::: RECORDS

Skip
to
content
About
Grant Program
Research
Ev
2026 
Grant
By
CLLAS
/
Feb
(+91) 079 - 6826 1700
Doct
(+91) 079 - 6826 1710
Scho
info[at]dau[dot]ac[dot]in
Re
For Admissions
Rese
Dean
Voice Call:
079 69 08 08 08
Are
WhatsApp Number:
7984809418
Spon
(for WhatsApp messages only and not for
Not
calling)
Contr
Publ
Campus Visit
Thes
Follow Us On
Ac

::::::
::: RECORDS

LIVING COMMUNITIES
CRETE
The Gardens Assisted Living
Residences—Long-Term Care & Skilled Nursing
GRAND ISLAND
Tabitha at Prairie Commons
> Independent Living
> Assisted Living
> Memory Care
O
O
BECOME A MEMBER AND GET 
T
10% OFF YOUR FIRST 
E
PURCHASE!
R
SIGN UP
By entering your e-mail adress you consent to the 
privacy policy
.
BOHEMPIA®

::::::

Copy out every line of the data that includes "Assisted".

The Gardens Assisted Living
> Assisted Living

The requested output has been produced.